Die klassische Herdenimmunität im eigentlichen Sinne, dass dann der Erreger nicht mehr zirkulieren kann und vollständig eliminiert wird, das ist, glaube ich, nicht mehr erreichbar, weil dieses Virus anscheinend eben auch und bei Geimpften wieder zur Ansteckung führen kann und auch zur Weitergabe.
Was die Impfung weiterhin sehr gut gewährleistet, ist, dass die allermeisten Geimpften gar nicht krank werden und schon gar nicht schwer erkranken. Man darf auch nicht vergessen: Es gibt zwar Impfdurchbrüche, die sind aber relativ gesehen zu ungeimpften Menschen selten. Die Impfung hat einen Effekt, aber dieser Effekt kommt eben aufgrund der Delta-Variante erst dann zum Tragen, wenn sehr viel mehr Menschen geimpft sind.

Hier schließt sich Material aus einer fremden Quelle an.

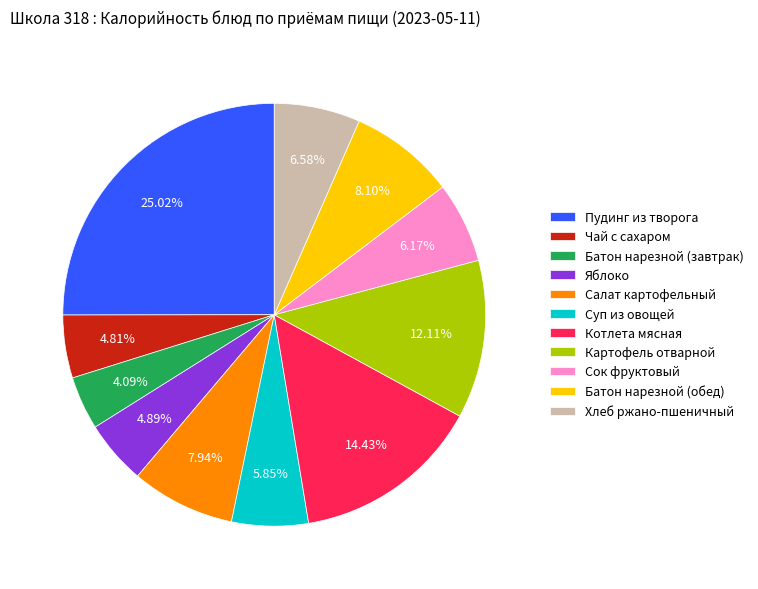

What is the smallest slice in the pie chart?

Батон нарезной (завтрак)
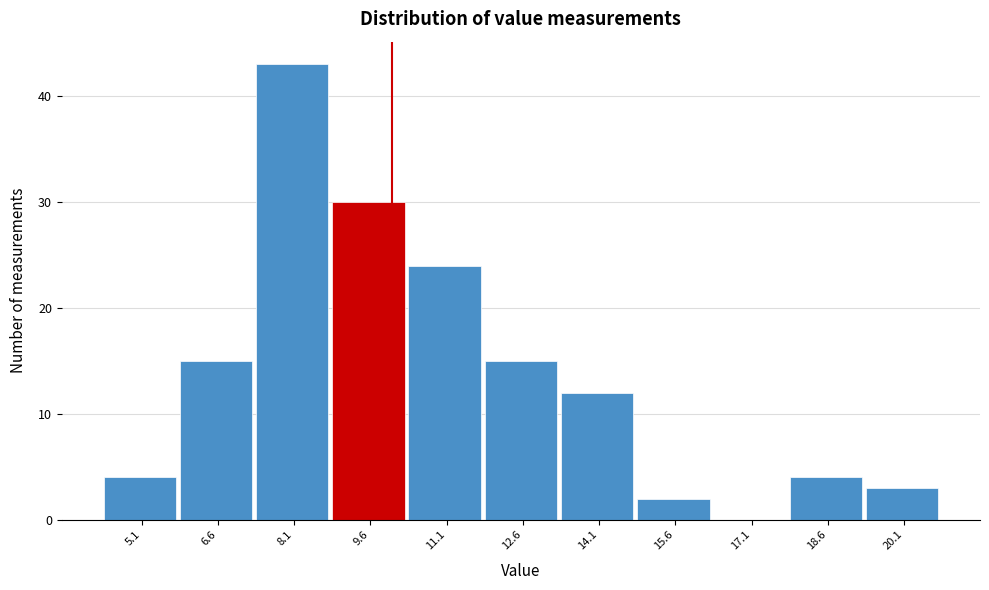

How tall is the bar that spans 14.8 to 16.4 on the x-axis? Neither the bar edges nor the heights are printed on the chart, so give them approximately, as read against the axes.

2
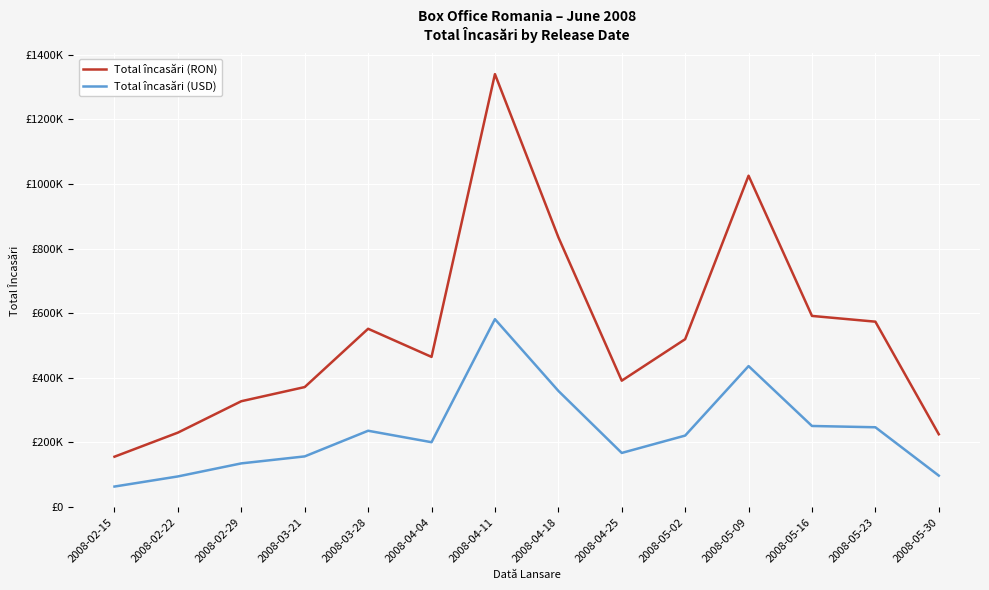

Does the chart have visible grid lines?

Yes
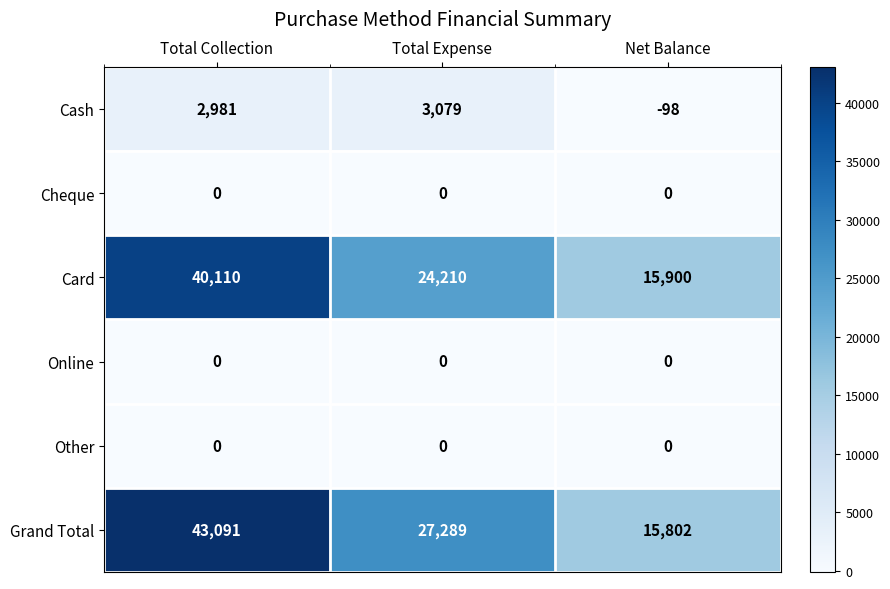

Reading left to right, what are all the values shown in this chart?

Cash: 2981	3079	-98
Cheque: 0	0	0
Card: 40110	24210	15900
Online: 0	0	0
Other: 0	0	0
Grand Total: 43091	27289	15802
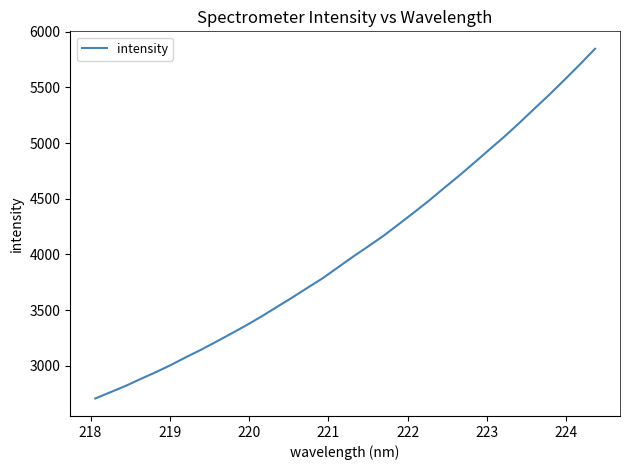

What is the minimum value shown in the chart?

2707.8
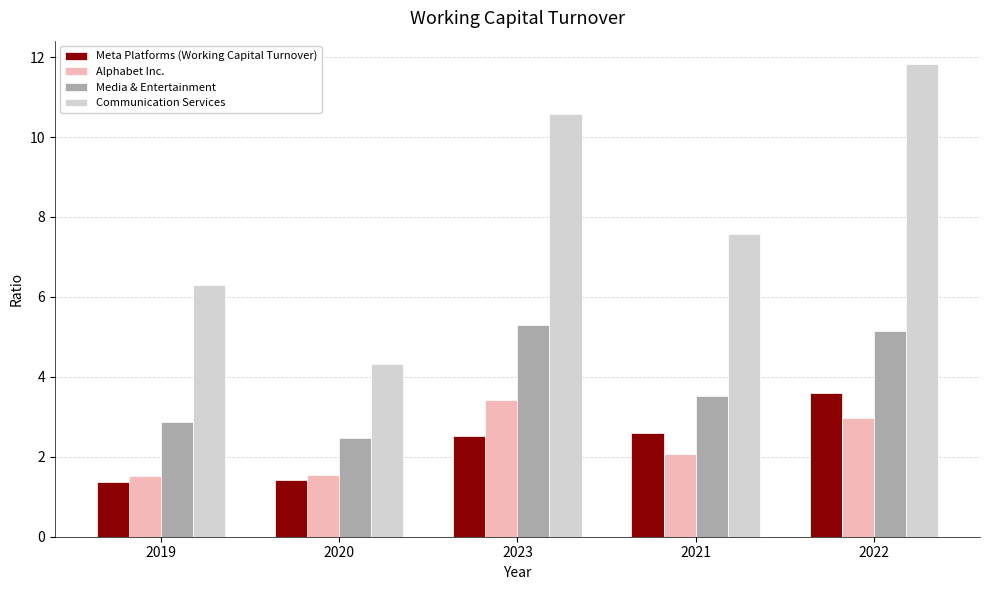

What is the difference between the maximum and second lowest values in the Communication Services series?

5.5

Zu diesen Menschen gehören dann ja vielleicht auch Kinder und Jugendlichen über zwölf Jahren. Die Ständige Impfkommission (Stiko) wird voraussichtlich in dieser Woche ihre neue Empfehlung bekanntgeben. Wie bewerten Sie das?
Es ist tatsächlich so, dass Kinder und Jugendliche zum Glück seltener schwer erkranken durch dieses neue Coronavirus. Allerdings wissen wir noch nicht ganz genau, wie die Verläufe mit dieser Delta-Variante sind.
Es gibt Berichte aus den USA und anderen Ländern, dass es dort jetzt bei sehr hohen Infektionszahlen auch mit schwerkranken Kindern zu Krankenhaus-Einweisungen kommt. Es gibt also schon auch ein Potenzial dafür, dass auch Kinder schwer erkranken. Die amerikanischen Behörden verfolgen das sehr genau. Deren Auswertungen zeigen: Wenn man die Risiken einer Impfung vergleicht mit denen einer Infektion, dann sagen sie ganz klar, dass alles dafür spricht, auch Kindern und Jugendlichen eine Impfung anzubieten. Denn auch hier sind Langzeitfolgen einer Infektion vollkommen unklar. Von daher ist meine ganz persönliche Einschätzung die, dass man auch diese Altersgruppe impfen, beziehungsweise ihnen eine Impfung anbieten sollte.
Herr Sander, wir danken Ihnen für das Gespräch.
Das Interview führte Dörte Nath, Inforadio.